"Oh, Graydon, I cannot, I must not," she was crying, holding his hand with almost frenzied disdain for the words so plaintively loyal. "It is out of the question, dearest. You know it is. I love you, oh, how I love you. But I--I must not be your wife. I--I--"
"I've had enough of this, Jane," he said so firmly that she stiffened perceptibly in his arms. "It's all confounded rot. Excuse me, but it is. I know you think you're right, but you're not. Old Elias gave the best advice in the world. You know what it was. We've just got to make our own happiness. Nobody else will do it for us, and it's just as easy to be happy as it is to be the other way. I'm tired of pleading. I've waited as long as I intend to. We're going to be married to-morrow."
"Graydon!"
"Don't refuse! It's no use, dearest. We've lost a year or two. I don't intend to lose another day. What do I care about your father and mother? What did they care about you? You owe all the rest of your life to yourself and to me. Come! will you consent willingly or--" He paused. She was very still in his arms for a long time.
"I do so want to be happy," she said at last, reflectively. "No, no! don't say anything yet. I am only wondering how it will be after we've been married for a few years. When I'm growing old and plain, and you begin to tire of me as most men grow weary of their wives--what then? Ah, Graydon, I--I have thought about all that, too. You'll never reproach me openly--you couldn't do that, I know. But you may secretly nourish the scorn which--"
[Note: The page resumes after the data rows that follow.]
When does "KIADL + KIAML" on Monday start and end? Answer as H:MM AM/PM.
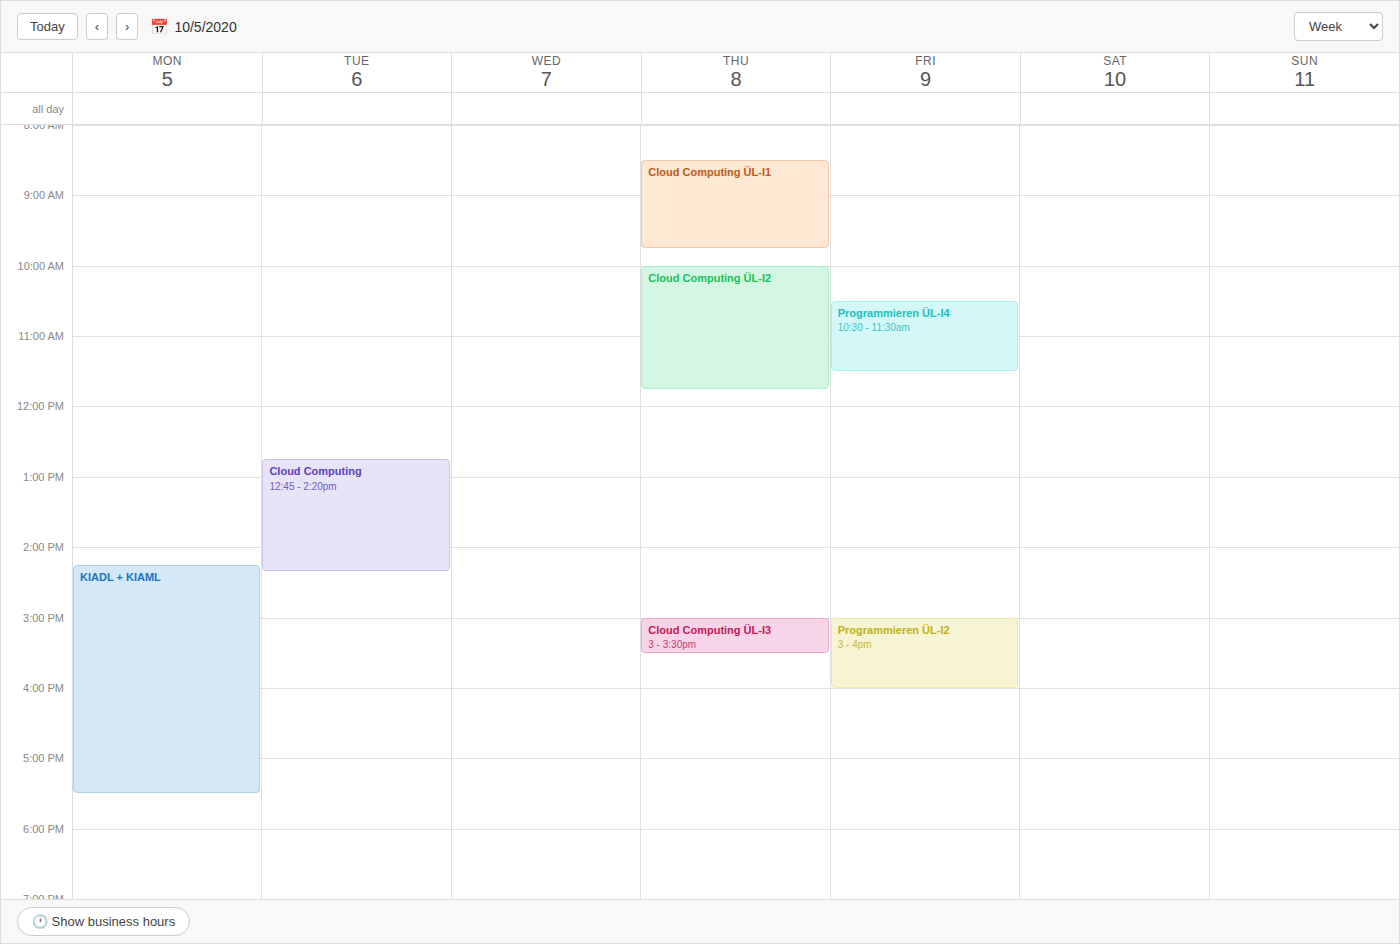
2:15 PM to 5:30 PMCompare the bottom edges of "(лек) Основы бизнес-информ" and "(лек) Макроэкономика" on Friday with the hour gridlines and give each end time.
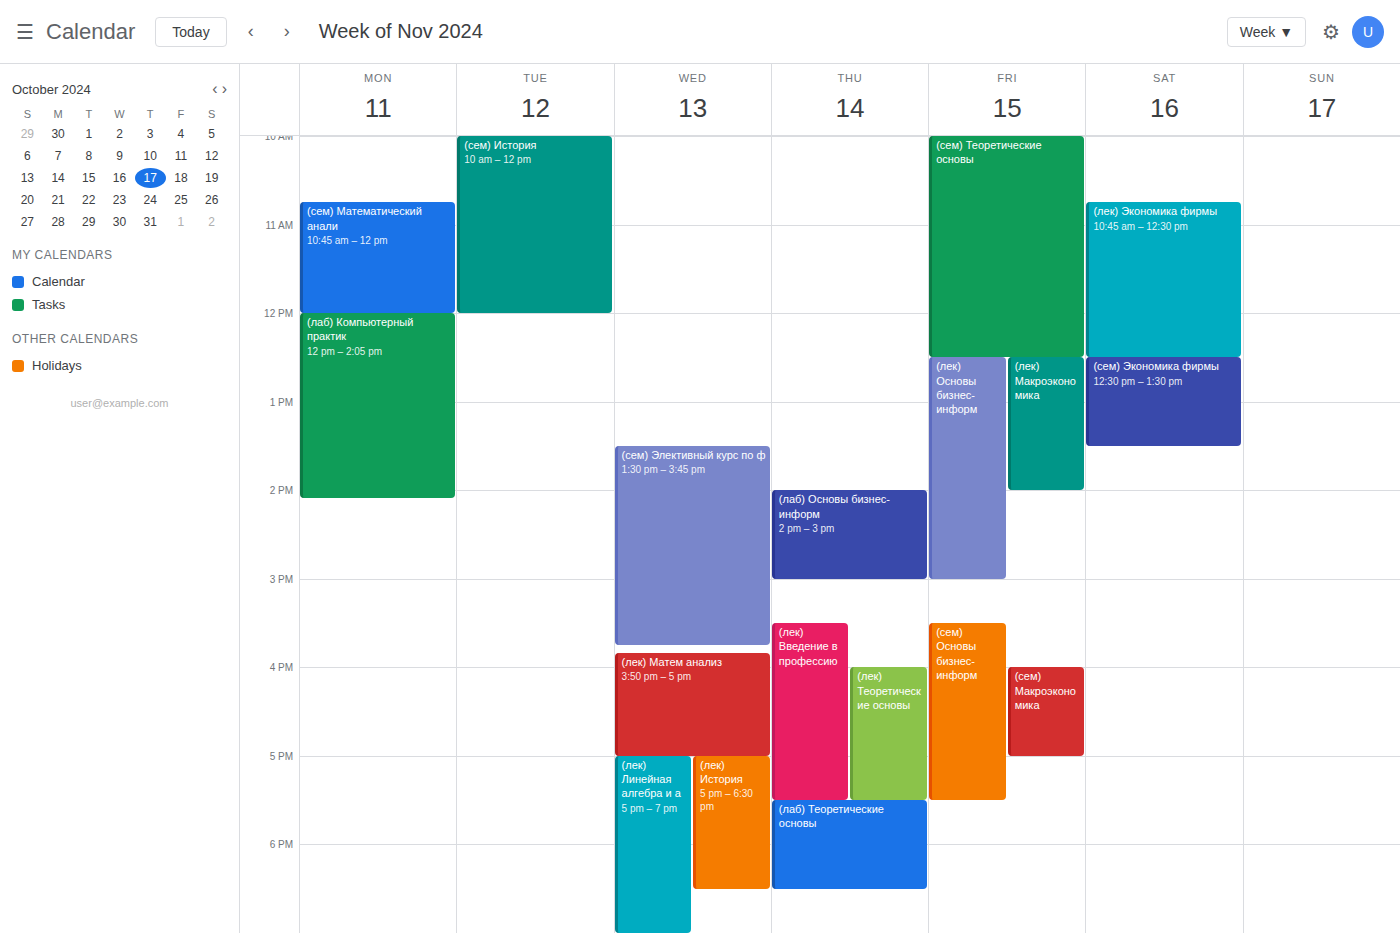
"(лек) Основы бизнес-информ": 3:00 PM, exactly on the 3 PM line. "(лек) Макроэкономика": 2:00 PM, exactly on the 2 PM line."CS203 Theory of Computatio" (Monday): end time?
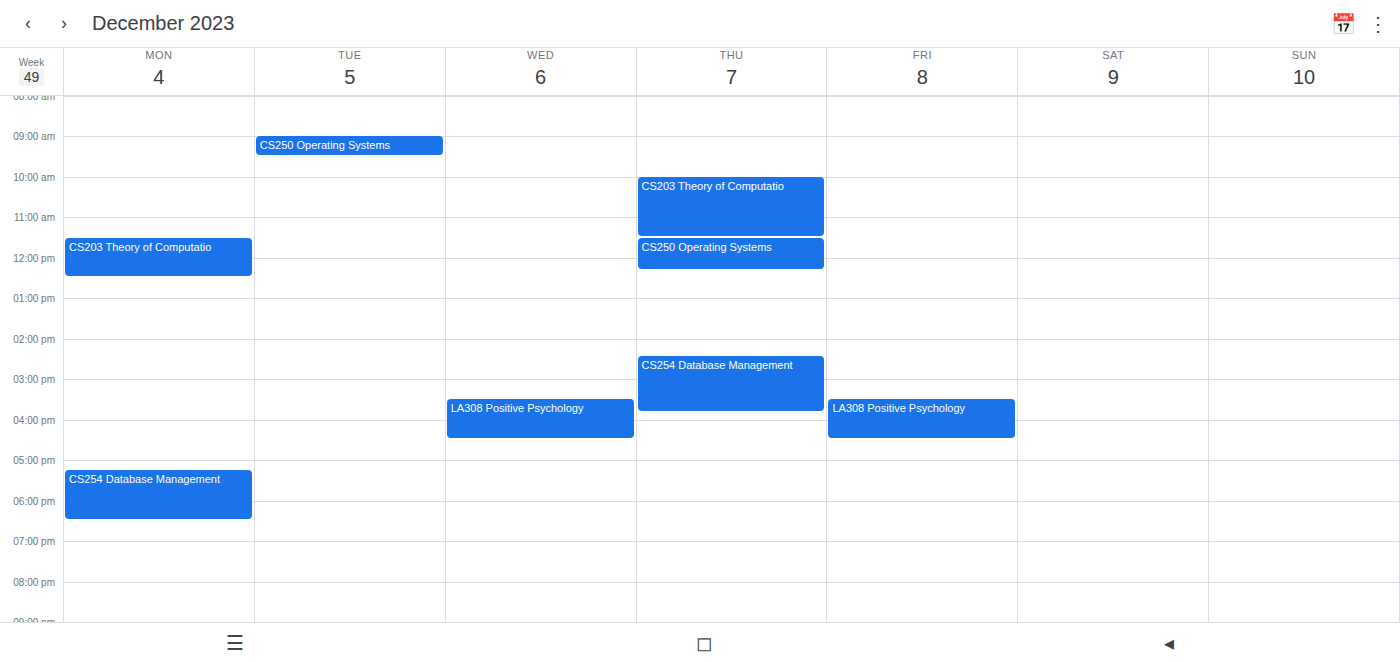
12:30 PMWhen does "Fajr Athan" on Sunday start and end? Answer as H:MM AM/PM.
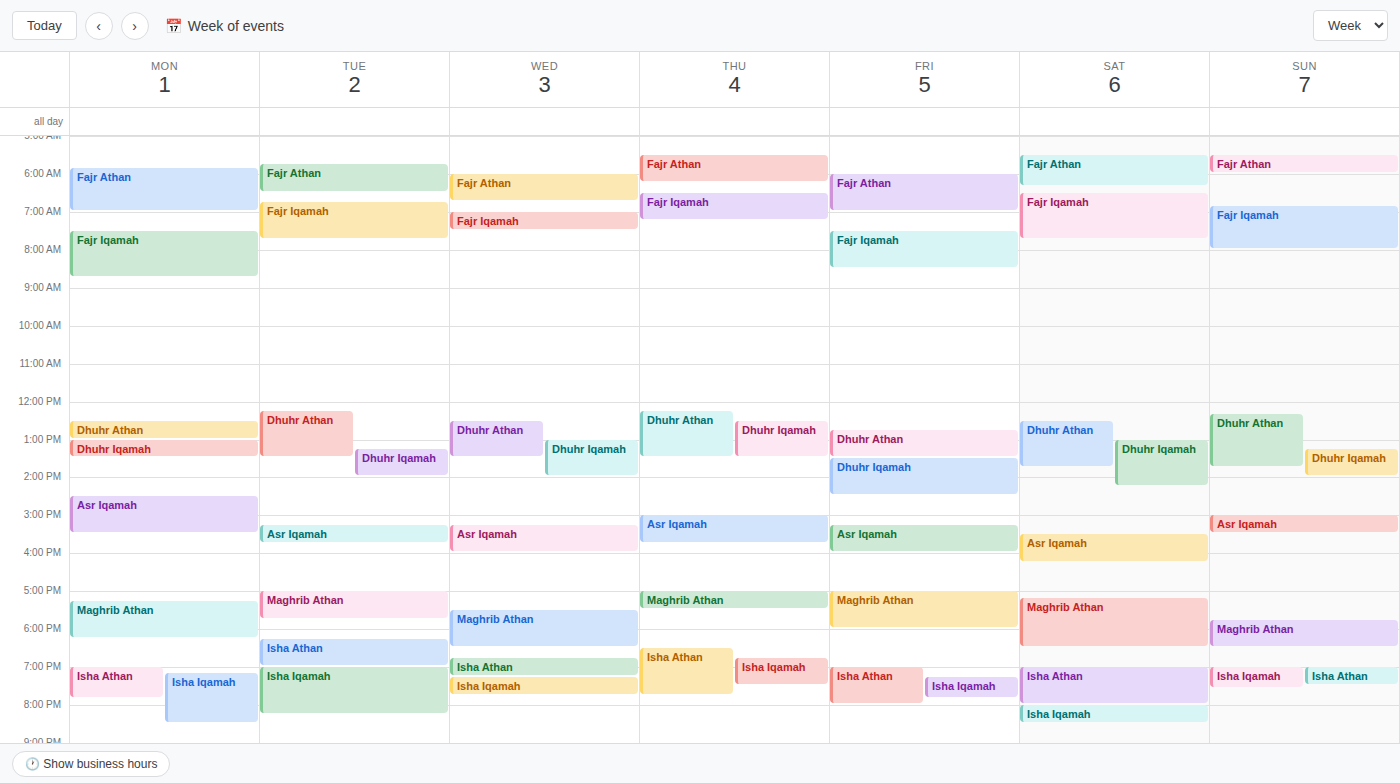
5:30 AM to 6:00 AM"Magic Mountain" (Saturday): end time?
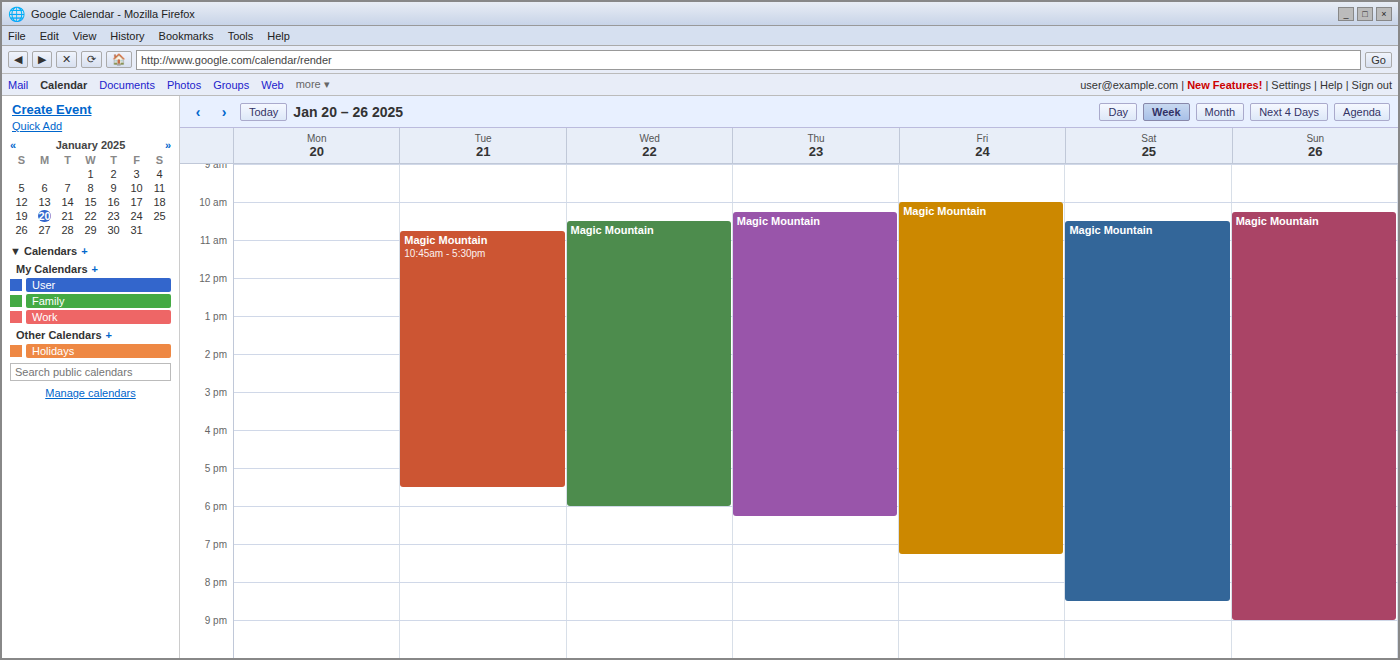
8:30 PM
"Jane," he said, dropping the tone of confident authority and speaking very tenderly, "you forget that my father is a convict. You forget that he has done things which will forever keep me a beggar at your feet. I am asking YOU to forget and overlook inuch more than you could ever ask of me. Old Elias, wretch that he is, has pointed out our ways for us; they run together in spite of what may conspire to divide them. Jane, I love my soul, but I love you ten thousand times better than my soul."
"I did not believe I could ever be so happy again," she murmured, putting her hands to his face.
"To-morrow, dear?"
"Yes."
Graydon, rejoicing in his final victory, hurried to his rooms later in the evening. As he was about to enter the elevator he noticed a grey-suited boy in brass buttons, who stood near by, an inquiring look in his face.